This interview appears in full at Ms. magazine. Tune in to Looking Back, Moving Forward for more.
Aimee Allison founded She the People to empower more of us to envision an America redefined and inspired by women of color. As its president, she launches and spearheads efforts to demonstrate the political power of women as color and advance racial, economic, and gender justice.
As part of the first episode of the new Ms. Studios podcast Looking Back, Moving Forward, Allison talked to me about her vision for a feminist future, rewriting the American story, and what it will take for us to build a better democracy.
There are three huge cultural forces that we’re dealing with right now, and we have since the inception of this country: racism and white supremacy — at its core, it has a lot to do with anti-Blackness and anti-Indigenous people; patriarchy and male supremacy, in all the ways that we have seen [in] the culture, even now; and market capitalism.
And all of these forces have pressed on and limited our review of what’s possible. Why am I going into this speech? Because it’s very important, in this time, where our democracy has faltered. We have a regime in charge who’s trying to take us back to the 1850s — before Reconstruction and the 14th Amendment, and birthright citizenship, and all the things that our predecessors, our godmothers, had fought for.
Those things are at risk of being removed, fast as they can, and it’s important that we recognize the role of women, from the very beginning of the country until now.
I don’t know about you, but [I] had to say the Pledge of Allegiance, growing up in Ohio. I had a story about the founding fathers, and their wisdom, and things like that, but we have to break the spell that we have been under about what this country is in order for us to create something new — and Black women,more than most people, throughout history, have been able to see through the lies and to embrace a justice vision.
That was true when the founding documents were crafted — by a bunch of slaveholding people, who wrote in there that Black people were not human, and Native people were not human — until now.
The forces that have taken over the U.S. have taken over many places. It’s a global thing that’s happening, in places like Hungary, and it happened in places like Brazil, the Philippines, and others, and what we do know is that this legacy that women were born into. At our very best, women-led movements have been central to both defining what’s possible in terms of justice and having the infrastructure in terms of fighting for democracy.
That’s one person, one vote. That’s a society where people can live with dignity.

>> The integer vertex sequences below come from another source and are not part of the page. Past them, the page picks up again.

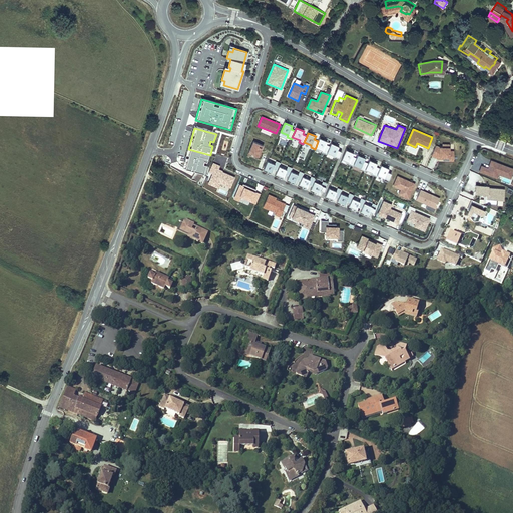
[(327,141),(320,138),(318,141),(316,147),(323,151),(322,152),(327,154),(327,152),(330,146),(326,144),(327,141)]
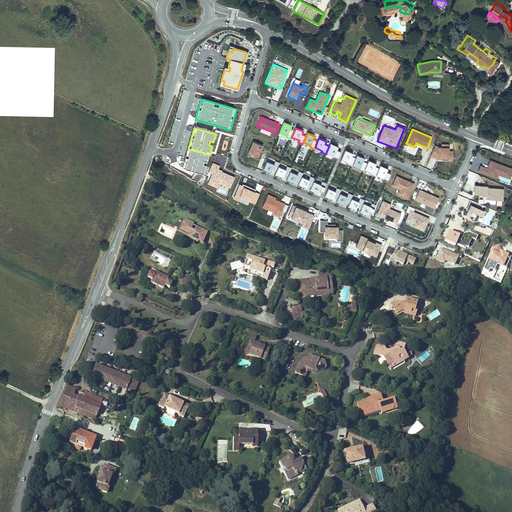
[(258,157),(263,146),(253,141),(248,152),(258,157)]
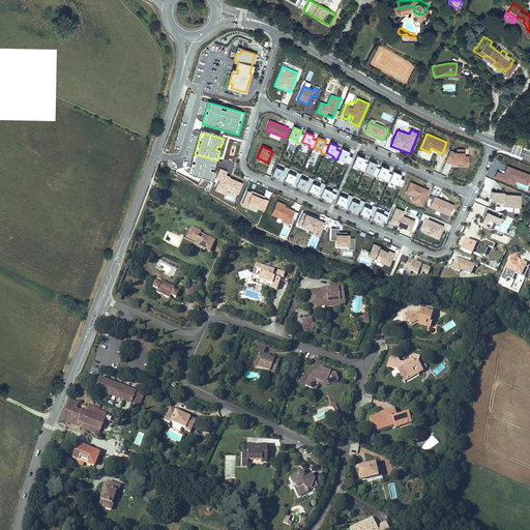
[(349,155),(350,151),(342,148),(341,151),(337,157),(346,162),(345,163),(349,165),(353,156),(349,155)]
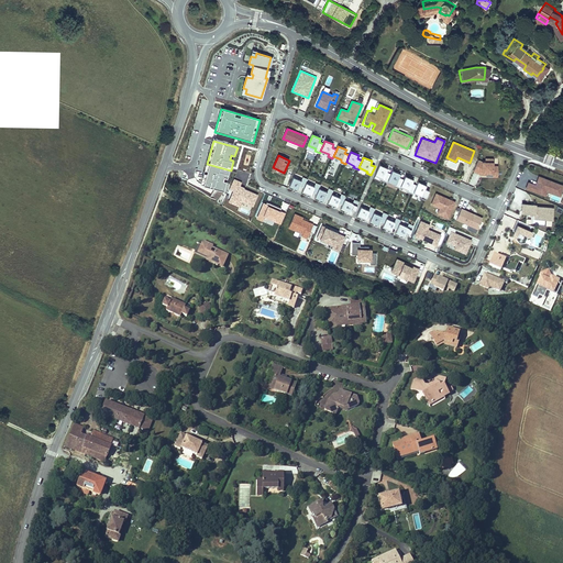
[(498,177),(498,166),(493,165),(494,158),(485,158),(485,162),(483,162),(478,159),(474,170),(482,175),(483,173),(485,173),(493,173),(493,176),(498,177)]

Women-led movements, at their best, can be that, and that has been true, certainly, for 250 years, since the U.S. was around, but that is why I have focused on women of color. As a Black woman, I understand the specific and very powerful role that we have had.

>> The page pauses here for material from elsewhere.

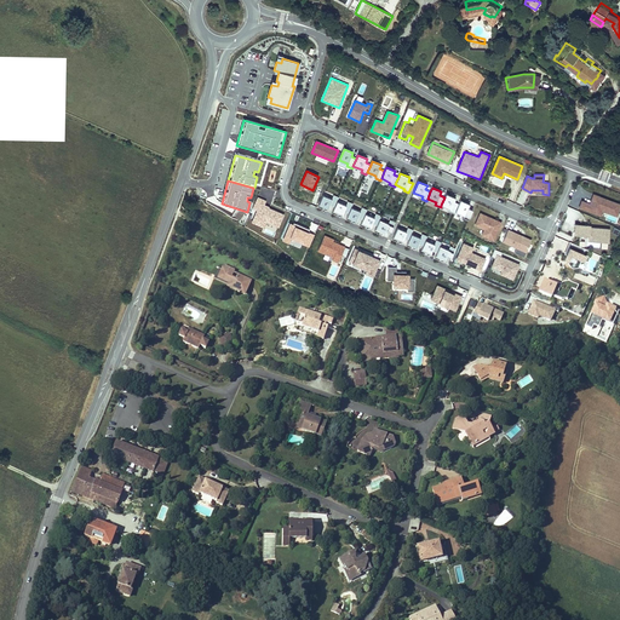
[(459,204),(454,201),(455,197),(447,194),(445,197),(441,205),(451,210),(449,211),(454,213),(455,211),(459,204)]
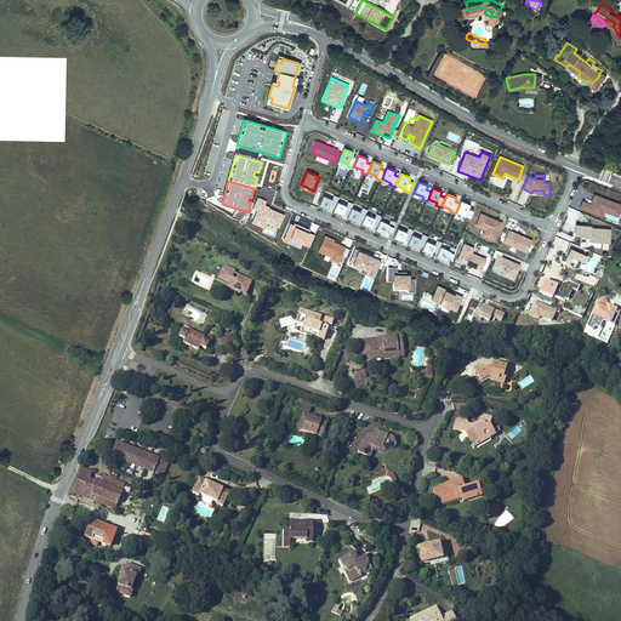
[(617,217),(620,206),(620,204),(593,194),(591,204),(582,201),(579,210),(600,217),(602,212),(617,217)]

The way I think about us at our best is: We have been standing in the gap. I grew up in the African Methodist Episcopal Church, in Central Ohio, and the minister would talk about this Bible story about standing in the gap. The specifics of the story aren’t really that important, but the thing I got as a kid was standing in the gap means you’re protecting something precious and important, and in order to hold that space, you have to both see, with clear eyes, what is, and speak the truth about it, at the same time as envisioning what could be.
That is the hardest thing for human beings to do. It is something that is deep in the culture of Black women, and it is deeply a possibility for women of color. Not that it’s exclusive to folks, but it shows that our strongest group who can protect the idea of democracy, can protect the idea of diversity, equity, justice — the things that we have defined as bringing us together, uniting us, imagining this society that we haven’t created quite yet, all of that requires us to lean into the leadership of people who come from this tradition.
That’s why I focus on women of color. That’s why I think that that’s the best hope for America’s future, even if it means that we go back to some of the things that have been created in the last 250 years.
As those are destroyed, we have to hold a vision of what can replace it. Even now, when we’re feeling afraid and we’re confused and uncertain of the future, there’s some beautiful things that we have held through some terrible times, and that is our goal now and into the future.